Profils des indépendants, activité et viabilité économique
Le déploiement de ce régime a donc amené dans l’entrepreneuriat de nouveaux profils : indépendants exerçant leur activité à temps partiel, en complément d’une activité salariée ou par choix ; indépendants précaires sur le marché de l’emploi et souvent bénéficiaires de revenus sociaux. Sans risque financier, il a permis l’installation plus précoce de jeunes entrepreneurs.
Age des indépendants : les micro-entrepreneurs sont en effet plus jeunes que les indépendants des régimes classiques.
La préférence donnée au régime micro-entrepreneur par de jeunes entrepreneurs peut être liée à plusieurs facteurs :
- Une faible capacité d’emprunt bancaire et d’investissement (le choix du régime micro-entrepreneur peut être une alternative quand l’acquisition d’un fonds de commerce ou la location de locaux professionnels est impossible).
- L’impossibilité de trouver un emploi salarié en sortie de formation.
La population des indépendants des régimes classiques, dont le renouvellement est faible pour ce qui concerne les chefs d’entreprises individuelles, est en revanche vieillissante : 43% ont 50 ans et plus.
Les femmes font également plus souvent le choix du régime micro-entrepreneur (sauf dans l’artisanat du bâtiment ).

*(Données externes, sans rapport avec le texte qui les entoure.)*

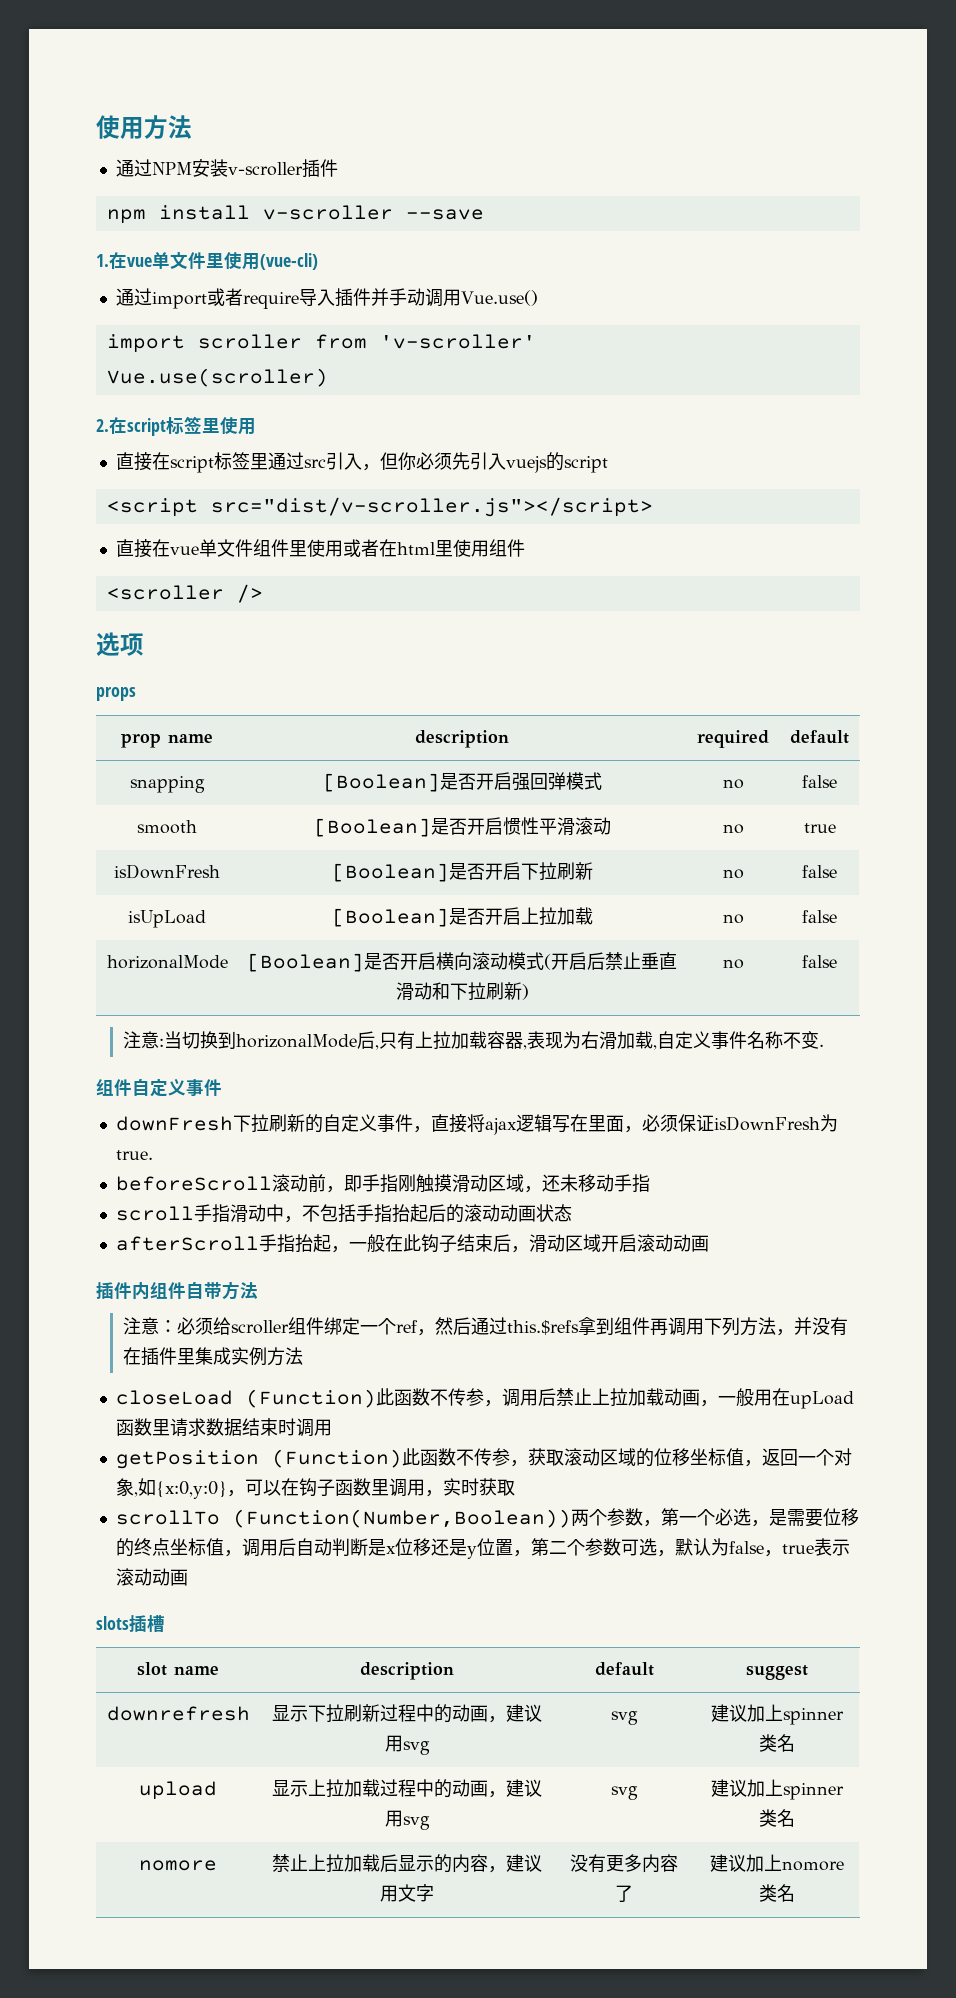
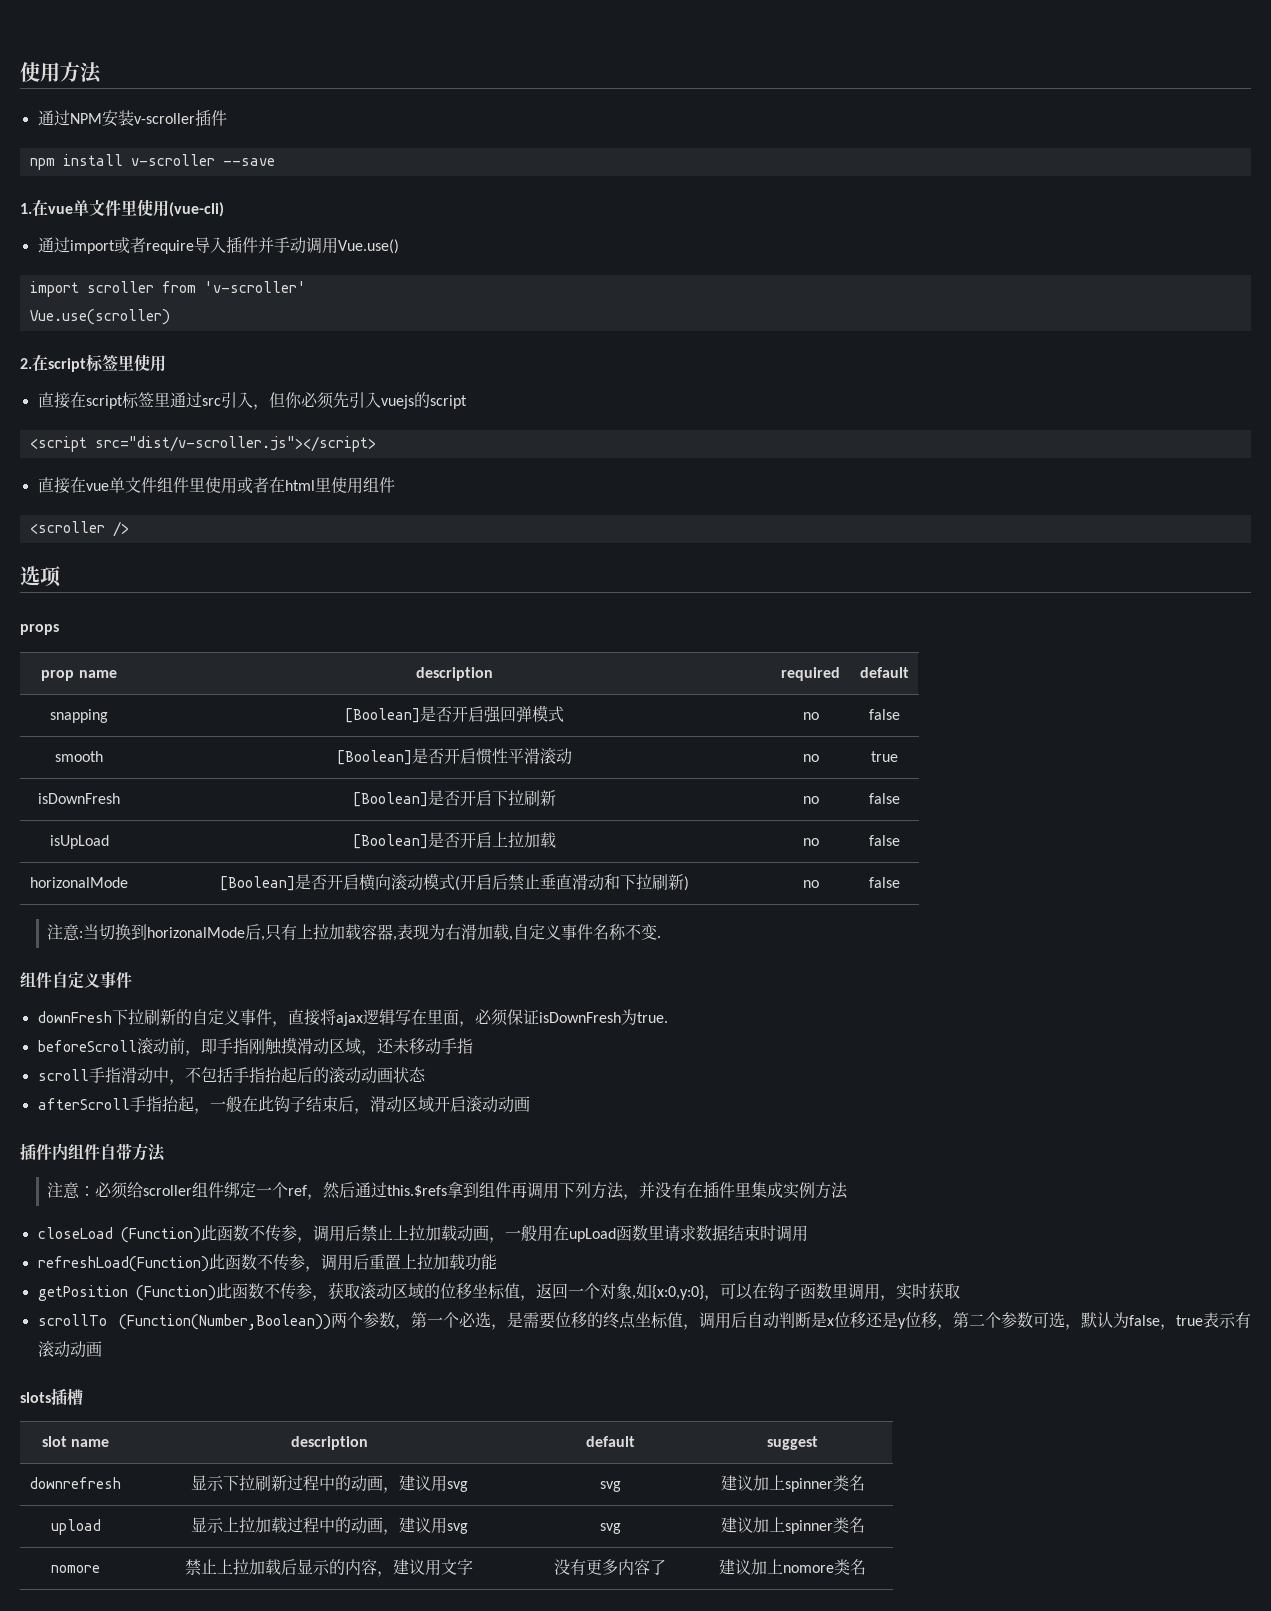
(332, 1427) none -> [37,1254,497,1272] // refreshLoad(Function)此函数不传参，调用后重置上拉加载功能
[494,1539,513,1556] 置 -> [921,1312,938,1328] 移
(850, 1547) none -> [1235,1312,1251,1328] 有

Globalement, elles représentent 43% des micro-entrepreneurs, contre 40% des indépendants du régime classique. Le régime tend donc à attirer dans l’entrepreneuriat plus de femmes. On constate néanmoins que les choix d’activité restent très genrés.
Activité : seuls les ¾ déclarent un chiffre d‘affaires.
Le taux de micro-entrepreneurs actifs évolue peu dans le temps (à part une baisse observée durant la crise sanitaire). Le taux de transformation économique du projet entrepreneurial varie selon les secteurs : il est le plus élevé dans la coiffure (91% de micro-entrepreneurs actifs économiquement), dans les métiers d’art (céramique, coutellerie, facture instrumentale, verre, taille de pierre…), les professions paramédicales non réglementées et l’enseignement. Il est plus faible (60% des comptes de micro-entreprises) dans les services informatiques et le conseil en gestion.
Revenus d’activité : ceux des indépendants classiques sont six fois supérieurs à ceux des micro-entrepreneurs. Le revenu moyen des micro-entrepreneurs de ces secteurs est de 7 609 €, au lieu de 49 884 € pour les indépendants des régimes classiques.